Your instructions
Rewrite every line of the listing below as a numbered list, skipping any blank lines. Omit the pictures from your answer.

Dataset items
[BEGIN]

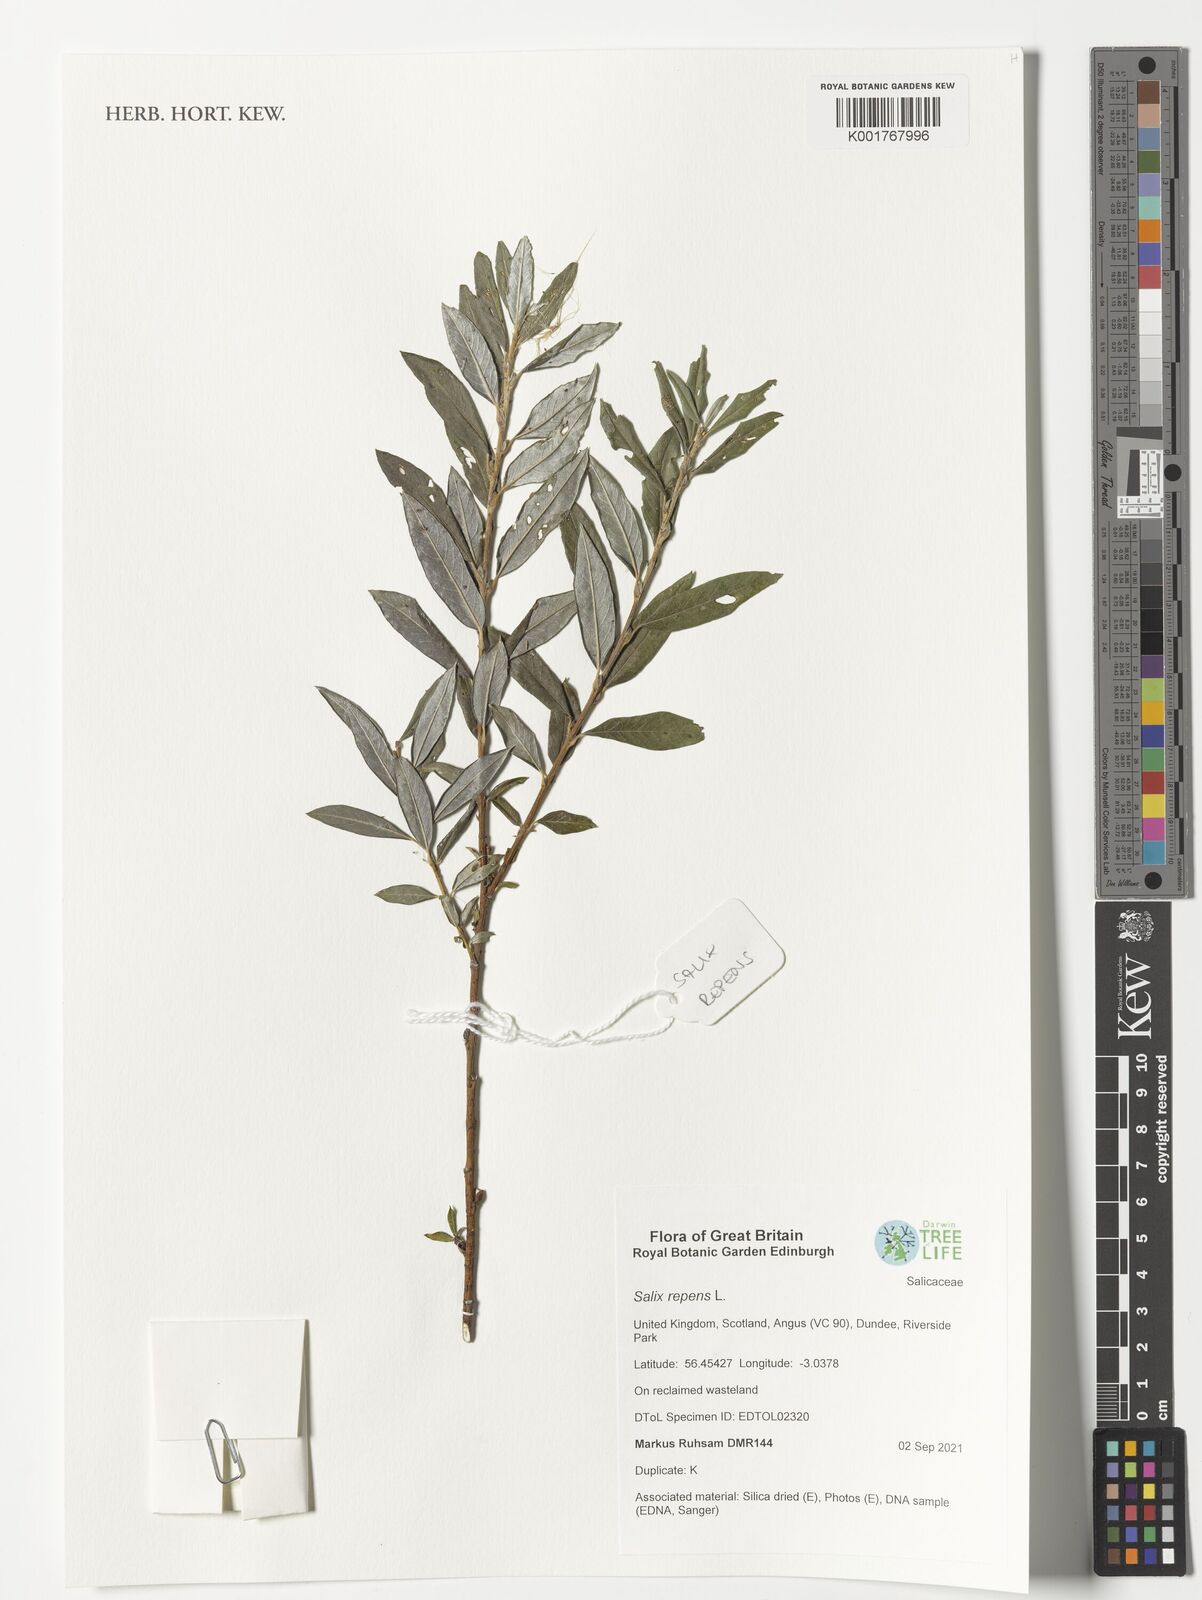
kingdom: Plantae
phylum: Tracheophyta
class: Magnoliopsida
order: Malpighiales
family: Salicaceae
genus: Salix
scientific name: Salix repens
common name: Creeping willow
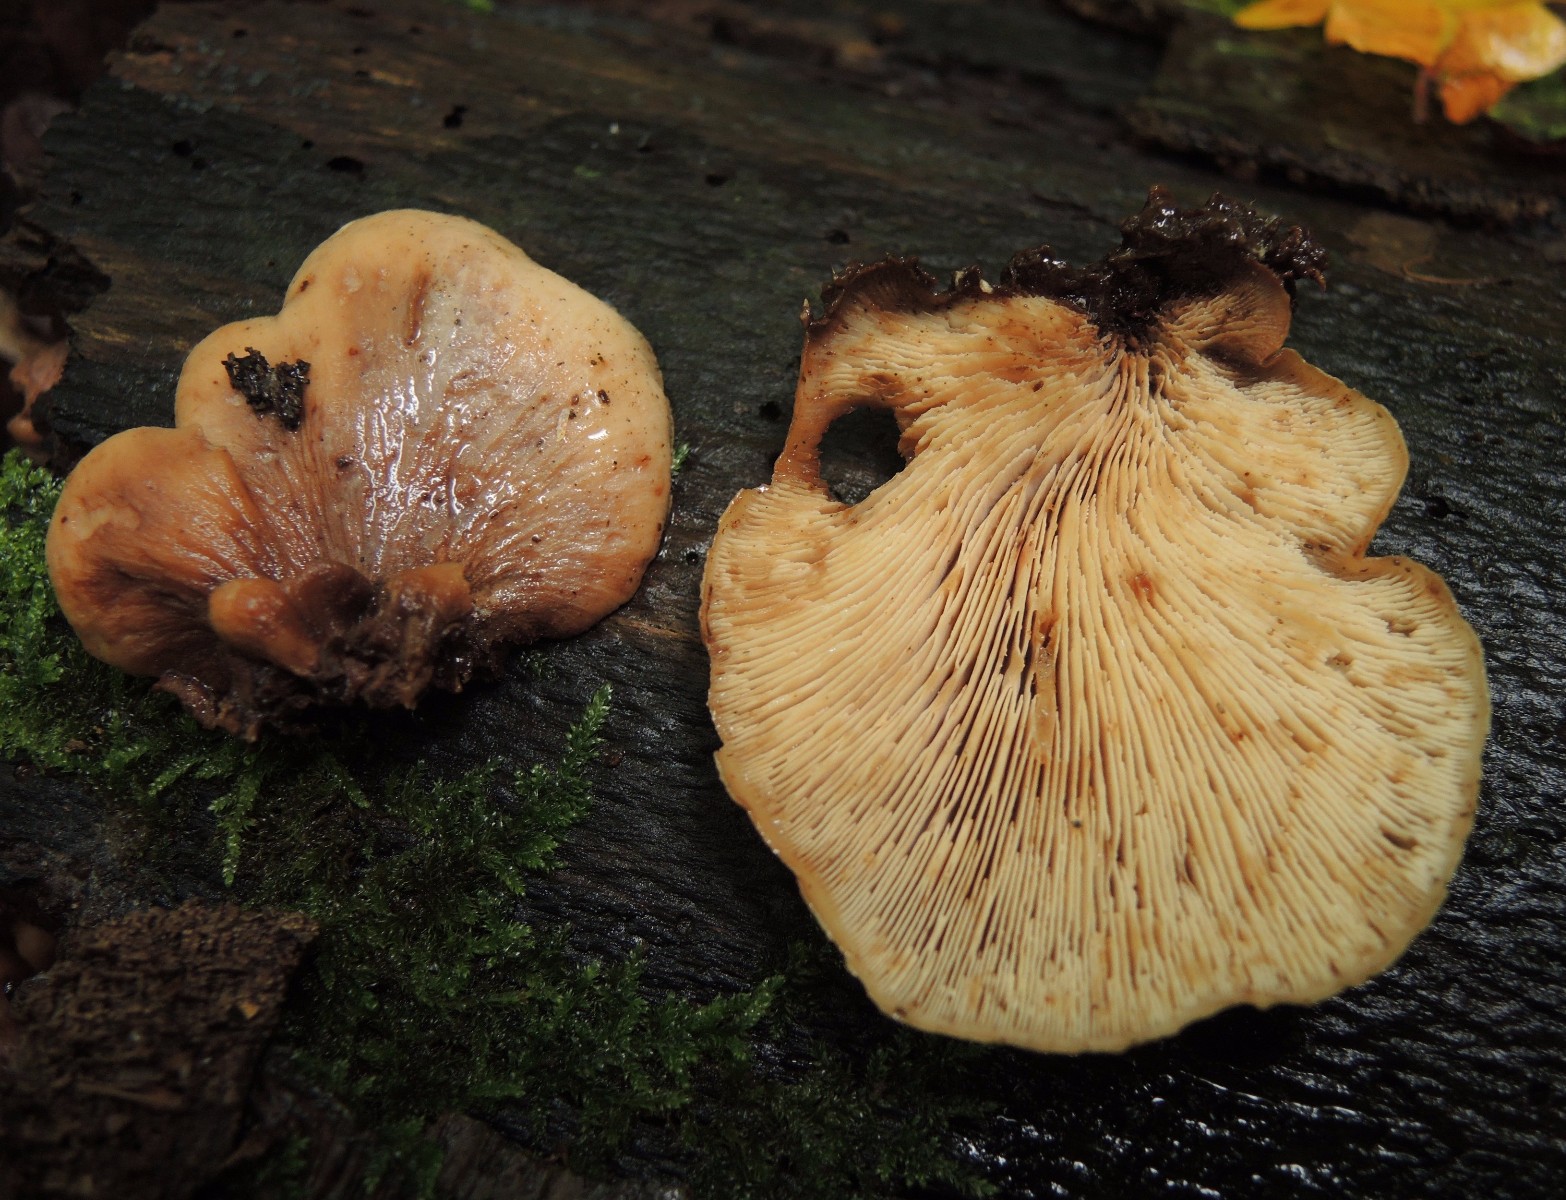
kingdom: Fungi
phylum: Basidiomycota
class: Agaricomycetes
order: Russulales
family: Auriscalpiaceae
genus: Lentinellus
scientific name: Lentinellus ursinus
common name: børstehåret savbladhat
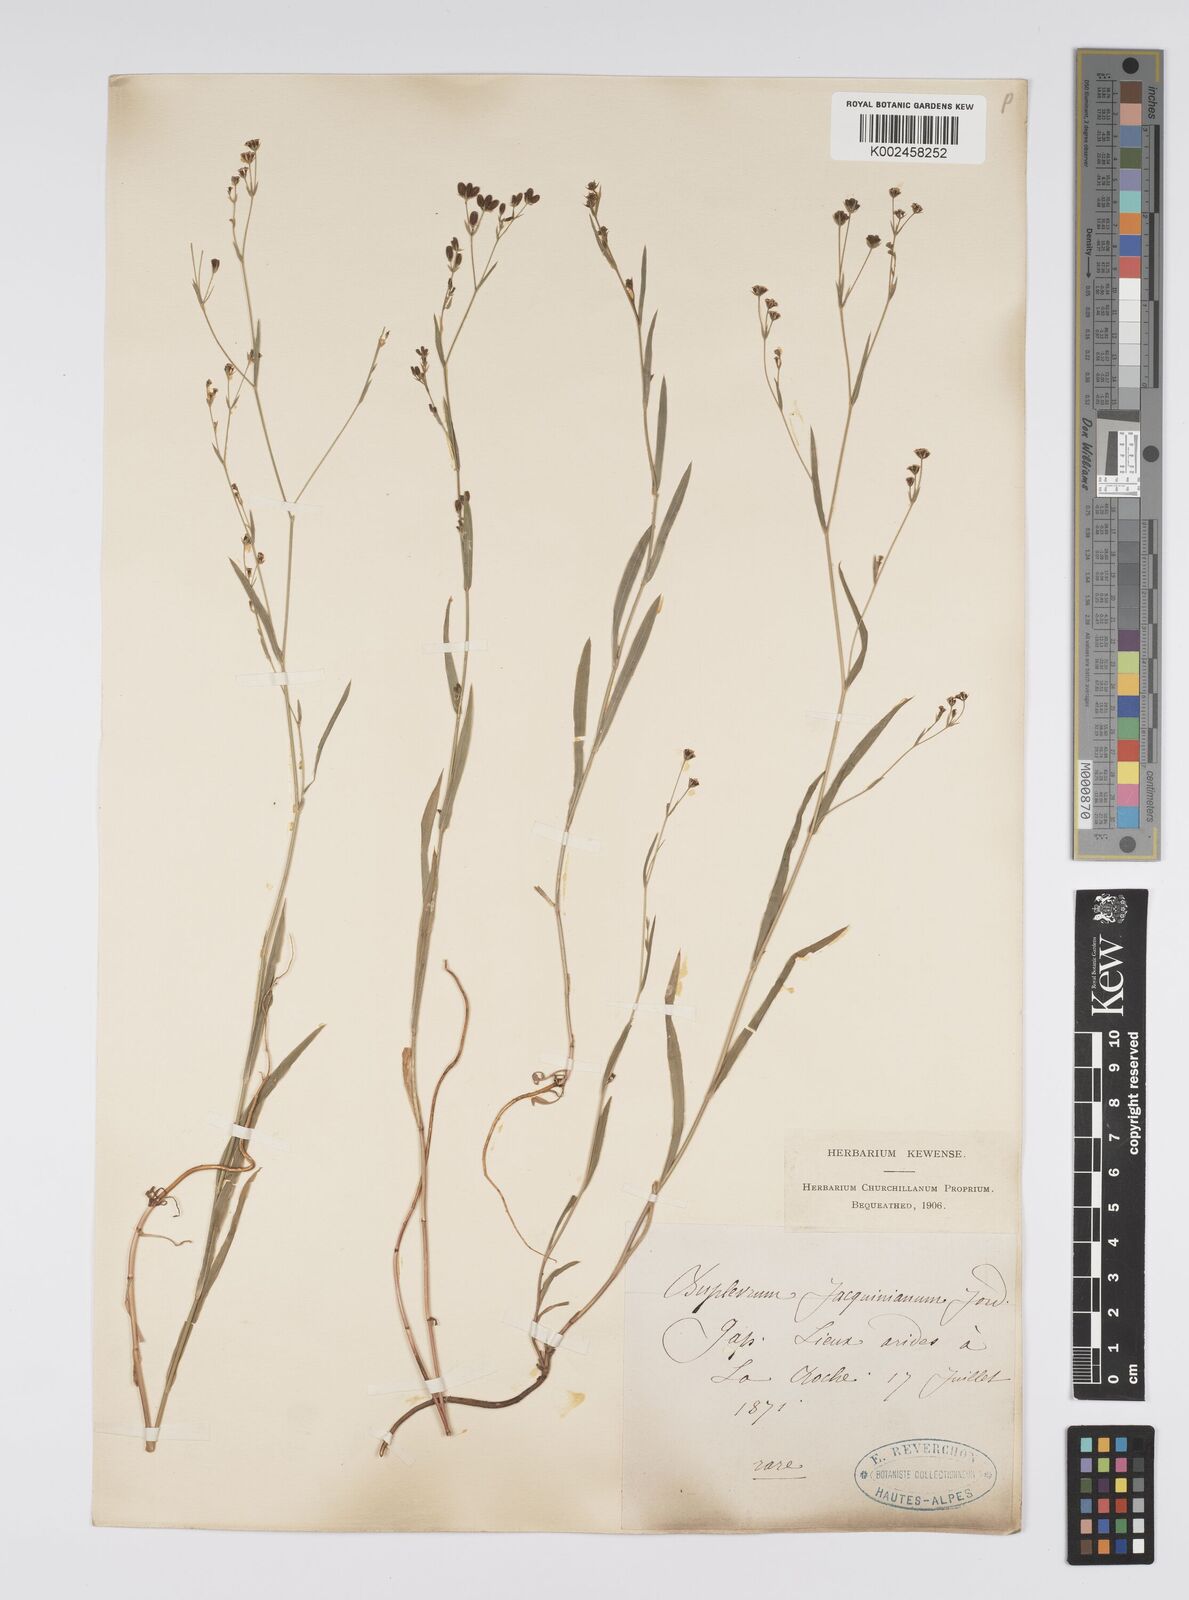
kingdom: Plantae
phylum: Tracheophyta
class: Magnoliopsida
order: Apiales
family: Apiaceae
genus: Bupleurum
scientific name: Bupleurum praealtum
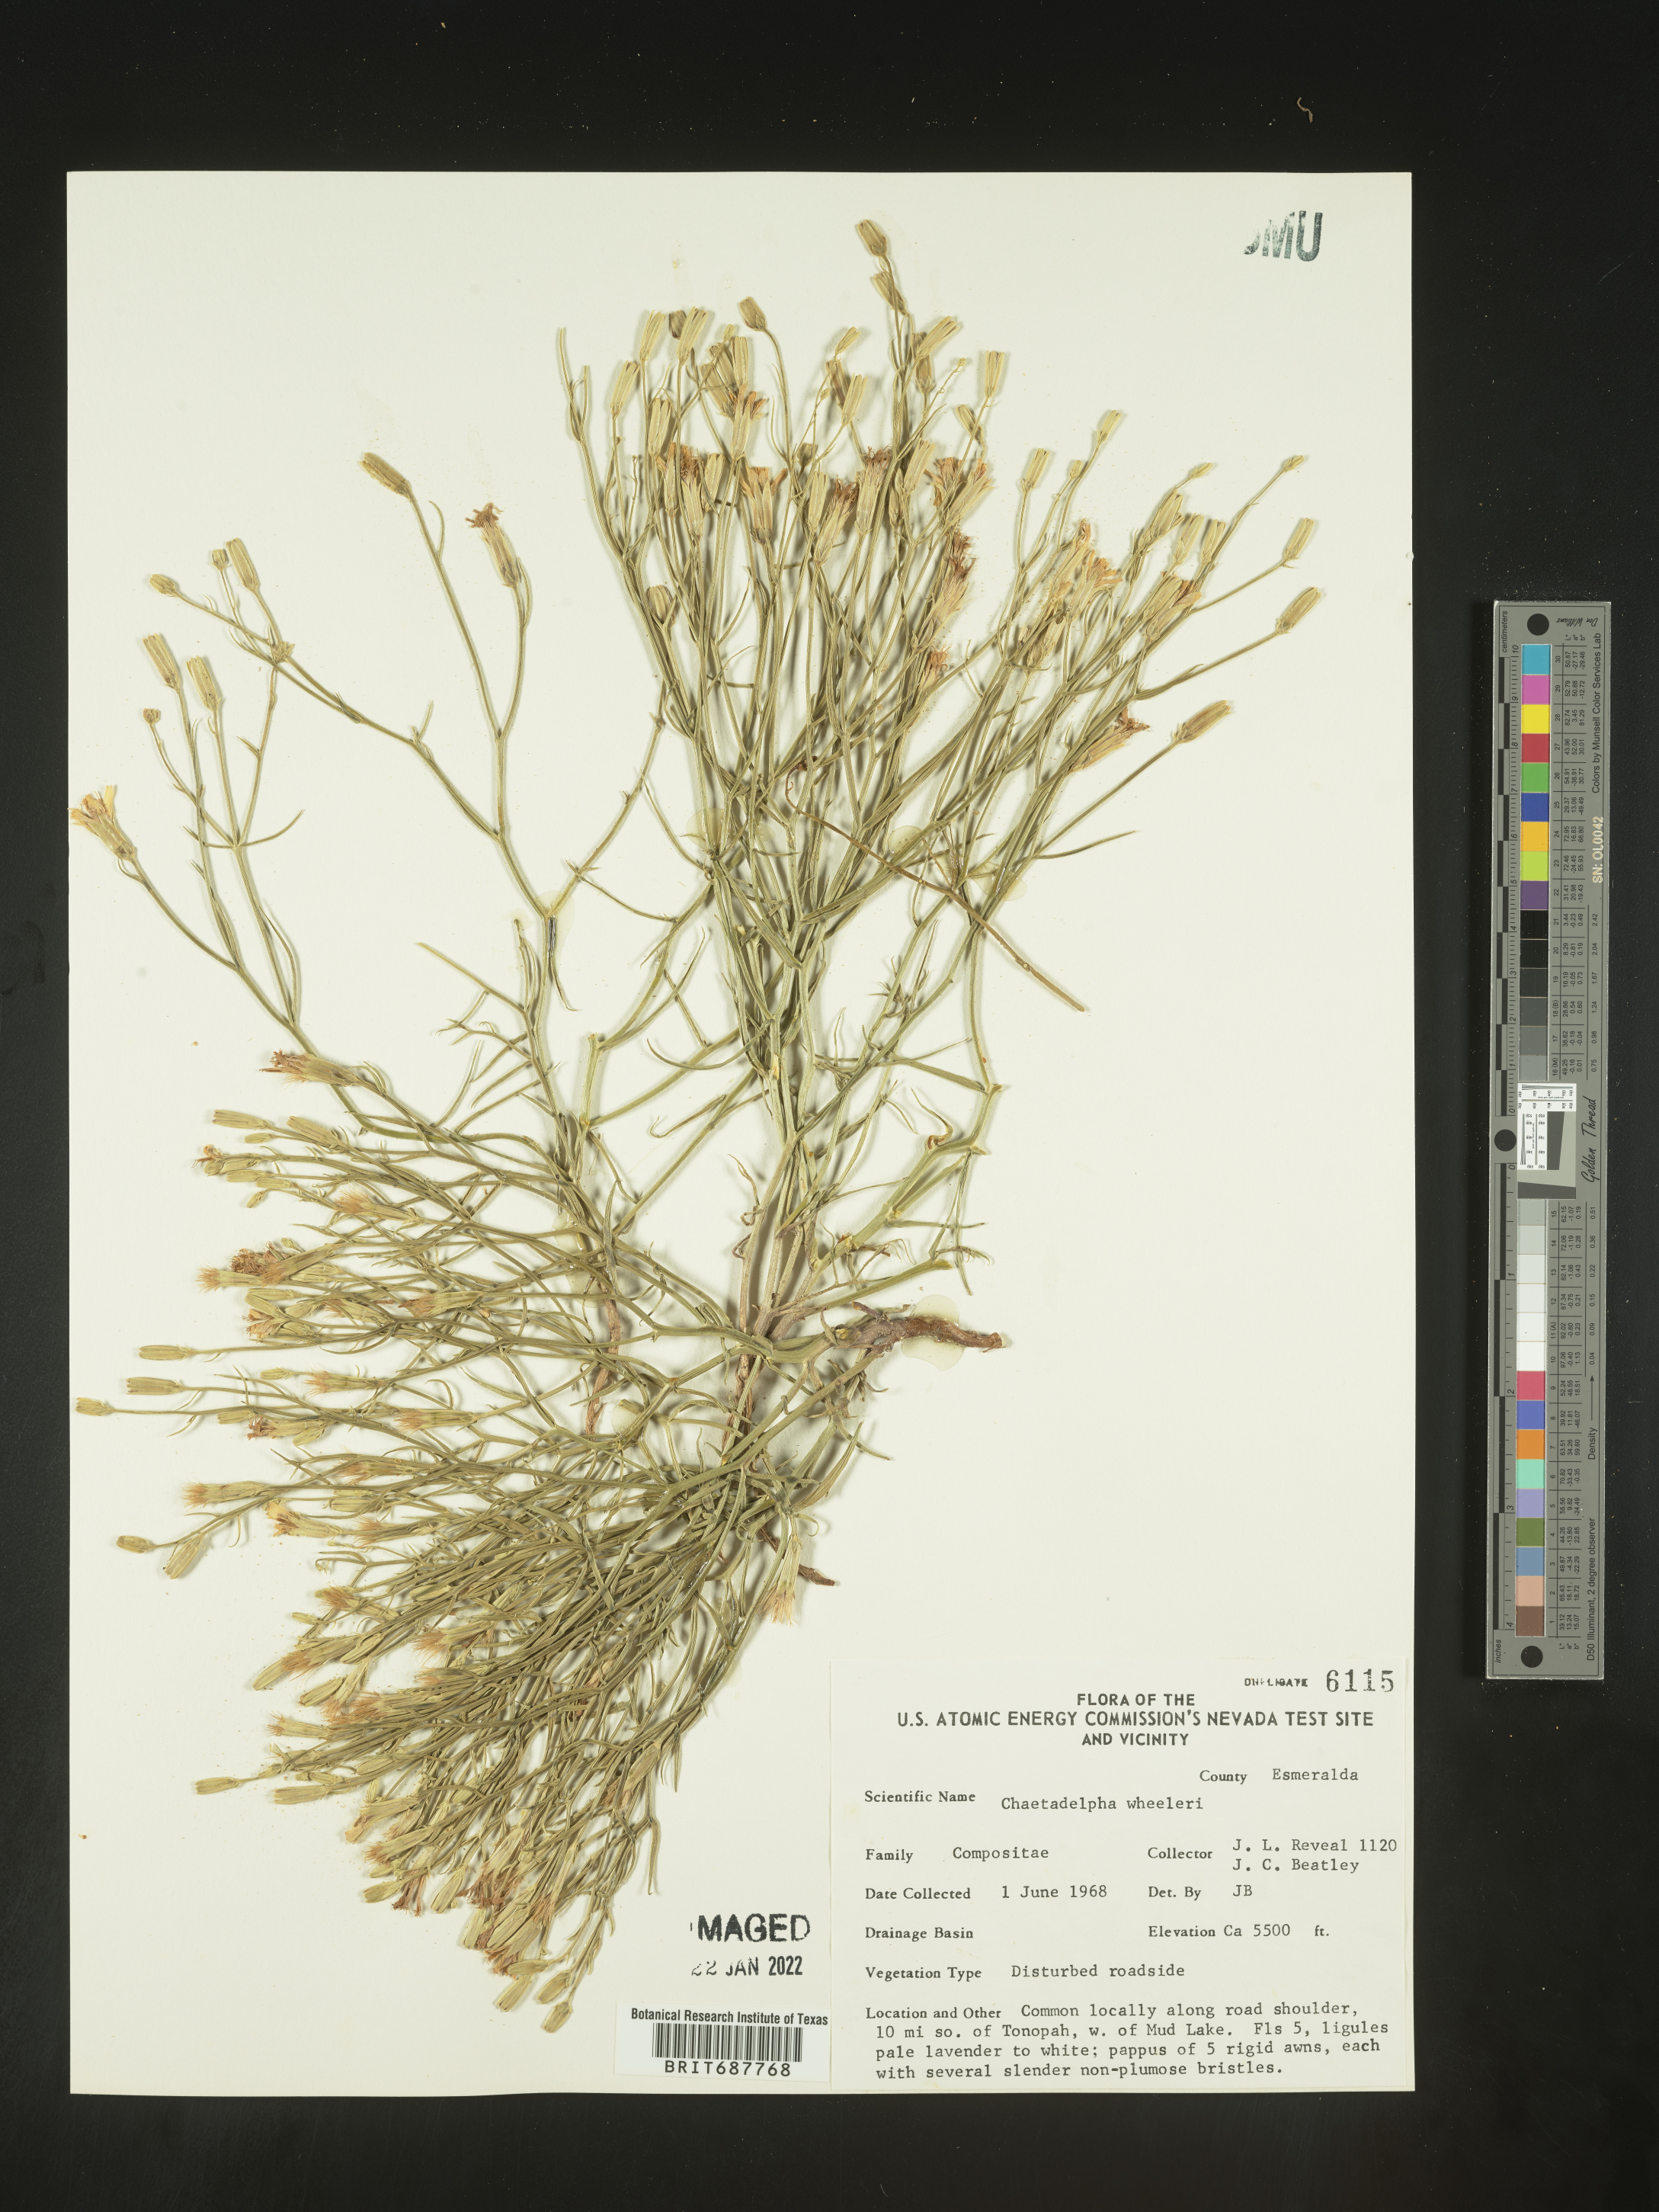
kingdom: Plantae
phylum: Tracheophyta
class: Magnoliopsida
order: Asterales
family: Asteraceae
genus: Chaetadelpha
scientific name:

[END]

Answer to the problem
1. kingdom: Plantae
2. phylum: Tracheophyta
3. class: Magnoliopsida
4. order: Malpighiales
5. family: Salicaceae
6. genus: Salix
7. scientific name: Salix repens
8. common name: Creeping willow
9. kingdom: Fungi
10. phylum: Basidiomycota
11. class: Agaricomycetes
12. order: Russulales
13. family: Auriscalpiaceae
14. genus: Lentinellus
15. scientific name: Lentinellus ursinus
16. common name: børstehåret savbladhat
17. kingdom: Plantae
18. phylum: Tracheophyta
19. class: Magnoliopsida
20. order: Apiales
21. family: Apiaceae
22. genus: Bupleurum
23. scientific name: Bupleurum praealtum
24. kingdom: Plantae
25. phylum: Tracheophyta
26. class: Magnoliopsida
27. order: Asterales
28. family: Asteraceae
29. genus: Chaetadelpha
30. scientific name:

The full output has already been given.